An American paintings
conservator trained in Berlin, William Suhr worked under Wilhelm Reinhold
Valentiner at the Detroit Institute of Arts beginning in 1927, and was the conservator of the Frick Collection from 1935
to 1977. He also maintained private clients including individuals and major American museums in Cleveland,
New York, Detroit, San Francisco, Chicago, and St. Louis. After World War II he
worked closely with clients active in the New York art market, particularly the
dealer Rosenberg and Stiebel. The bulk of the collection is comprised of
photographs of paintings treated by Suhr, along with his treatment notes.
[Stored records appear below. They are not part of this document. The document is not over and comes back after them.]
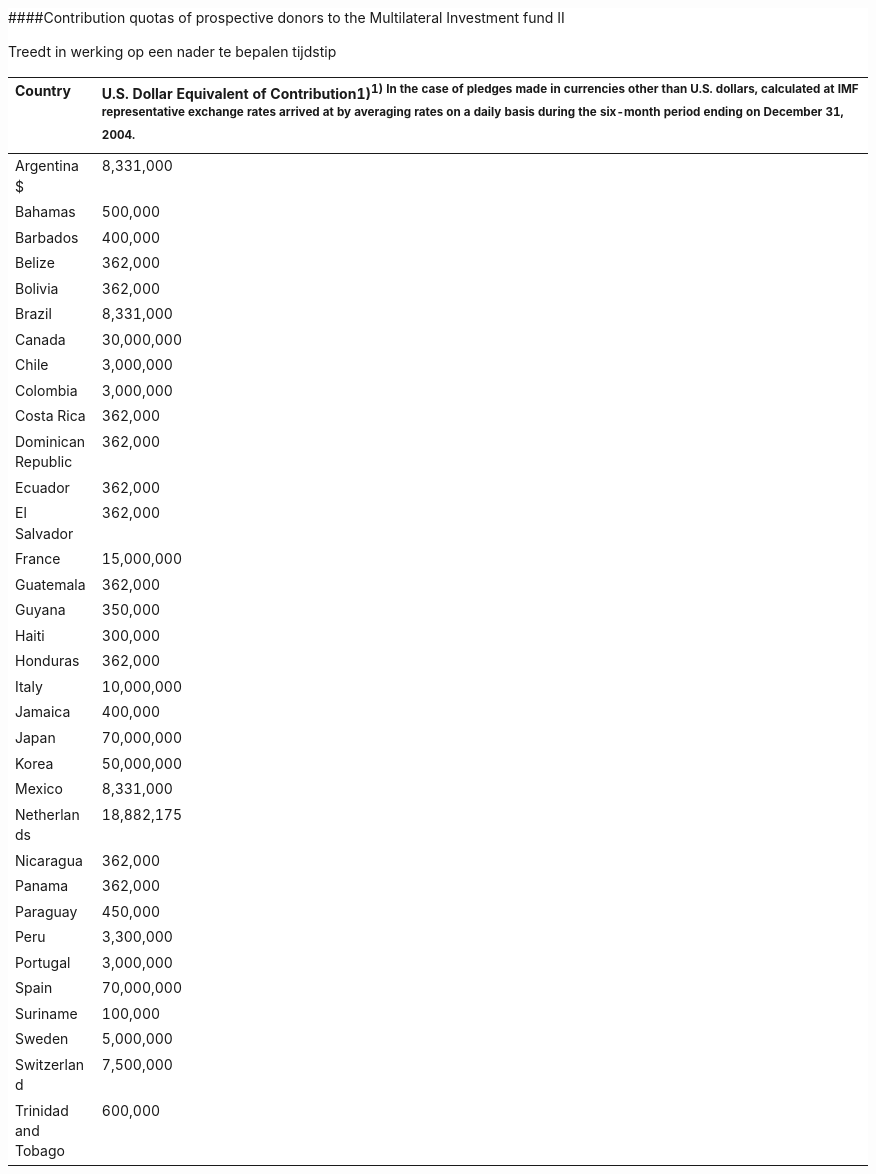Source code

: ####Contribution quotas of prospective donors to the Multilateral Investment fund II

Treedt in werking op een nader te bepalen tijdstip 

| Country   | U.S. Dollar Equivalent of Contribution1)<sup>1) In the case of pledges made in currencies other than U.S. dollars, calculated at IMF representative exchange rates arrived at by averaging rates on a daily basis during the six-month period ending on December 31, 2004. </sup>  |
|:---|:---|
| Argentina $  | 8,331,000    |
| Bahamas  | 500,000     |
| Barbados  | 400,000    |
| Belize  | 362,000     |
| Bolivia  | 362,000    |
| Brazil  | 8,331,000     |
| Canada  | 30,000,000    |
| Chile  | 3,000,000     |
| Colombia  | 3,000,000     |
| Costa Rica  | 362,000     |
| Dominican Republic  | 362,000    |
| Ecuador  | 362,000     |
| El Salvador  | 362,000    |
| France  | 15,000,000     |
| Guatemala  | 362,000    |
| Guyana  | 350,000     |
| Haiti  | 300,000    |
| Honduras  | 362,000     |
| Italy  | 10,000,000    |
| Jamaica  | 400,000     |
| Japan  | 70,000,000    |
| Korea  | 50,000,000     |
| Mexico  | 8,331,000    |
| Netherlands  | 18,882,175     |
| Nicaragua  | 362,000    |
| Panama  | 362,000     |
| Paraguay  | 450,000    |
| Peru  | 3,300,000     |
| Portugal  | 3,000,000    |
| Spain  | 70,000,000     |
| Suriname  | 100,000    |
| Sweden  | 5,000,000     |
| Switzerland  | 7,500,000    |
| Trinidad and Tobago  | 600,000     |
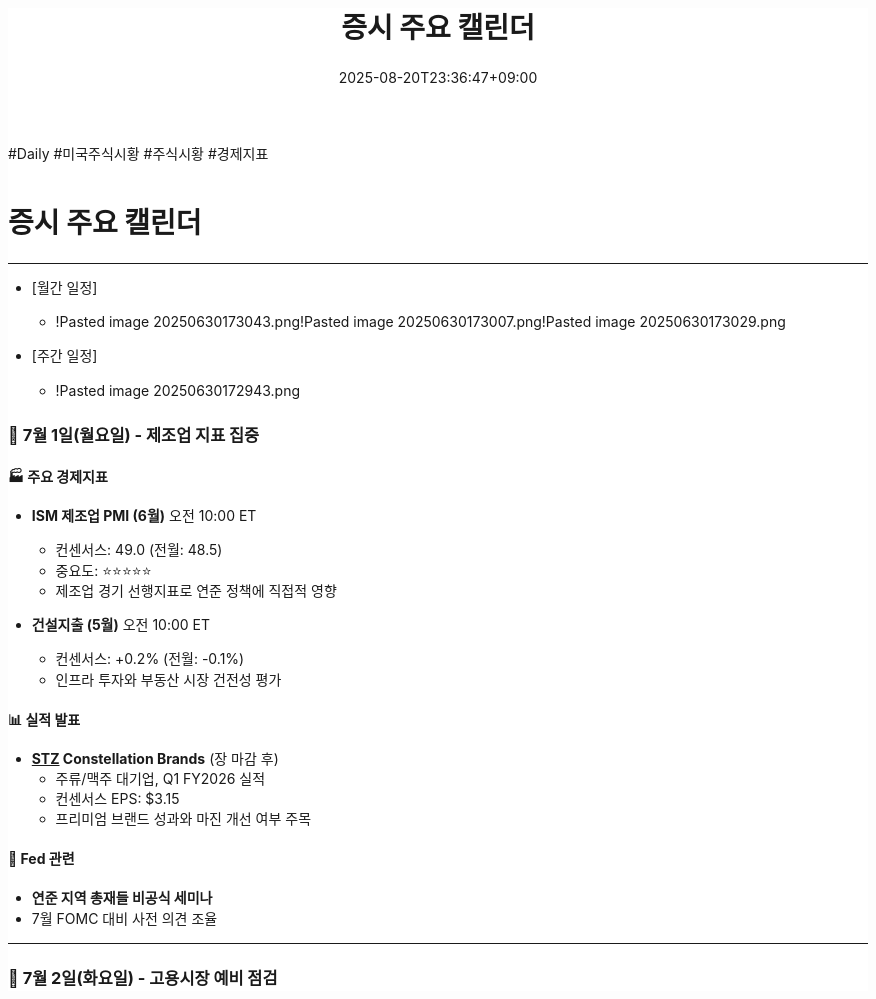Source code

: ﻿---
title: "증시 주요 캘린더"
date: 2025-08-20T23:36:47+09:00
lastmod: 2025-08-20T23:36:47+09:00
type: docs
sidebar:
  open: true
weight: 4
---
<div style="display:none">
  <meta property="article:published_time" content="2025-08-20T14:36:47Z" />
  <meta property="article:modified_time" content="2025-08-20T14:36:47Z" />
</div>
#Daily #미국주식시황 #주식시황 #경제지표 

# 증시 주요 캘린더
---
- [월간 일정]
	- !Pasted image 20250630173043.png!Pasted image 20250630173007.png!Pasted image 20250630173029.png

- [주간 일정]
	- !Pasted image 20250630172943.png

### 📅 **7월 1일(월요일) - 제조업 지표 집중**

#### 🏭 **주요 경제지표**

- **ISM 제조업 PMI (6월)** 오전 10:00 ET
    
    - 컨센서스: 49.0 (전월: 48.5)
    - 중요도: ⭐⭐⭐⭐⭐
    - 제조업 경기 선행지표로 연준 정책에 직접적 영향
- **건설지출 (5월)** 오전 10:00 ET
    
    - 컨센서스: +0.2% (전월: -0.1%)
    - 인프라 투자와 부동산 시장 건전성 평가

#### 📊 **실적 발표**

- **[STZ](/company-analysis/stz/) Constellation Brands** (장 마감 후)
    - 주류/맥주 대기업, Q1 FY2026 실적
    - 컨센서스 EPS: $3.15
    - 프리미엄 브랜드 성과와 마진 개선 여부 주목

#### 🎤 **Fed 관련**

- **연준 지역 총재들 비공식 세미나**
- 7월 FOMC 대비 사전 의견 조율

---

### 📅 **7월 2일(화요일) - 고용시장 예비 점검**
The
collection also contains business papers, including correspondence, articles
about Suhr, personal papers, and documentation of Suhr's own artwork.
William Suhr was born in Kreutzberg, Germany on March 31, 1896. His parents were U.S. citizens; his paternal grandfather
had emmigrated to the
United States from Germany in 1850. During his twenties Suhr's father went to
Vienna seeking treatment for incipient deafness and to pursue his acting
career. When he became completely deaf he gave up acting and stayed on in
Germany. As a youth, Suhr acted in the same theatrical company as his mother.
When he showed artistic promise as a teenager, he was apprenticed to a stonemason for
three years. He then studied painting at the Royal Art Academy in Berlin. It
was in Berlin, at the age of 20, that he met the art historian Max Deri, who
introduced him to the restoration of painting. At that time there were no
schools for restoration; it was a family business and methods were kept secret.
Deri gave Suhr a panel to restore along with some advice on how to do it. Soon
Suhr was very active as a restorer in Berlin, where the art historian Wilhelm
Reinhold Valentiner noticed him in the early 1920’s. Valentiner became Director
of the Detroit Institute of Arts in 1924. In 1927 Suhr accepted his offer of the job of restorer
of paintings. The letter with this offer is in the archive.